During reclaim/compaction loop, compaction priority can be increased by
the should_compact_retry() function, but the current code is not optimal.
Priority is only increased when compaction_failed() is true, which means
that compaction has scanned the whole zone. This may not happen even
after multiple attempts with a lower priority due to parallel activity, so
we might needlessly struggle on the lower priorities and possibly run out
of compaction retry attempts in the process.
After this patch we are guaranteed at least one attempt at the highest
compaction priority even if we exhaust all retries at the lower
priorities.

| What you should do |
Please pick up the patch description on compaction priority after its last sentence and continue it.

| Material |
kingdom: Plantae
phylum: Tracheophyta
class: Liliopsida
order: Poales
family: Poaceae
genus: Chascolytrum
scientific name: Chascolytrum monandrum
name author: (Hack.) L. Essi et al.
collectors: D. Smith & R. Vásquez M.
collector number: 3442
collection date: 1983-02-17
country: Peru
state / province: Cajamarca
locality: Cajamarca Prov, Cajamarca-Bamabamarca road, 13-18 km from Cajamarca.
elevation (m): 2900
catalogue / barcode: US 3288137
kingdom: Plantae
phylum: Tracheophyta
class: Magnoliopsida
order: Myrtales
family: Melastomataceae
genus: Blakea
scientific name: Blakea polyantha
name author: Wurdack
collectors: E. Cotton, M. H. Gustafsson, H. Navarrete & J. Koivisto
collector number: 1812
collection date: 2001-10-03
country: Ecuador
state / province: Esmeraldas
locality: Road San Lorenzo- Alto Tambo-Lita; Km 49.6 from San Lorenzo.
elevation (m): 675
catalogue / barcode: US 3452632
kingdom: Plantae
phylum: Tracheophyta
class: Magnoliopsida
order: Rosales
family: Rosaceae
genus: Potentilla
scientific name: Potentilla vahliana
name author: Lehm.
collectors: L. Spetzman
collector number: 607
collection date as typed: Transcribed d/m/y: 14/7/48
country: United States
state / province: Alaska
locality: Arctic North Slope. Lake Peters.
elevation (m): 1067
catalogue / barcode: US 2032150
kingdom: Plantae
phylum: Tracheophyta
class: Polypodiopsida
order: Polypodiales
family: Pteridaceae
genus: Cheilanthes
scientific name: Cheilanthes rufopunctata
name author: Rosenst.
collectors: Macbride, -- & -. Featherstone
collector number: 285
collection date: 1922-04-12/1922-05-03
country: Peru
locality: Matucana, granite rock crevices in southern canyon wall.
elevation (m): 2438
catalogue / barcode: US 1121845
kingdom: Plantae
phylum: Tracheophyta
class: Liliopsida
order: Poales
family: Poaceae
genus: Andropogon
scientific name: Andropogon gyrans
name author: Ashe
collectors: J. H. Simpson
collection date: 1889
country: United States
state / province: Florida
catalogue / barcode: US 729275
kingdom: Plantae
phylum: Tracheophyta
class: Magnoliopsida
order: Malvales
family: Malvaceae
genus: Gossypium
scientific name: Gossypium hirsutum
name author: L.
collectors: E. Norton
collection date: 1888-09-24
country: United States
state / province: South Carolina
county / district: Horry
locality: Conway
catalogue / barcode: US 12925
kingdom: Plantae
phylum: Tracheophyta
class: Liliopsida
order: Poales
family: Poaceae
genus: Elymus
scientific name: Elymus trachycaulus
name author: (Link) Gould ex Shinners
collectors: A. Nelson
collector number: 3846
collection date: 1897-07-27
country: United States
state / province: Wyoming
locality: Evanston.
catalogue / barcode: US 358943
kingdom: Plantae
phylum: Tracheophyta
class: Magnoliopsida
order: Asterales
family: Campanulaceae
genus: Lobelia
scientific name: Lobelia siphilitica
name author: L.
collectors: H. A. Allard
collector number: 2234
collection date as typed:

| Response for this exercise |
Link: http://lkml.kernel.org/r/20160906135258.18335-3-vbabka@suse.cz
Signed-off-by: Vlastimil Babka <vbabka@suse.cz>
Cc: Michal Hocko <mhocko@kernel.org>
Cc: Mel Gorman <mgorman@techsingularity.net>
Cc: Joonsoo Kim <iamjoonsoo.kim@lge.com>
Cc: David Rientjes <rientjes@google.com>
Cc: Rik van Riel <riel@redhat.com>
Cc: Tetsuo Handa <penguin-kernel@i-love.sakura.ne.jp>
Signed-off-by: Andrew Morton <akpm@linux-foundation.org>
* so it doesn't really make much sense to retry except when the
* failure could be caused by insufficient priority
*/
- if (compaction_failed(compact_result)) {
- if (*compact_priority > MIN_COMPACT_PRIORITY) {
- (*compact_priority)--;
- return true;
- }
- return false;
- }
+ if (compaction_failed(compact_result))
+ goto check_priority;
/*
* make sure the compaction wasn't deferred or didn't bail out early
if (compaction_retries <= max_retries)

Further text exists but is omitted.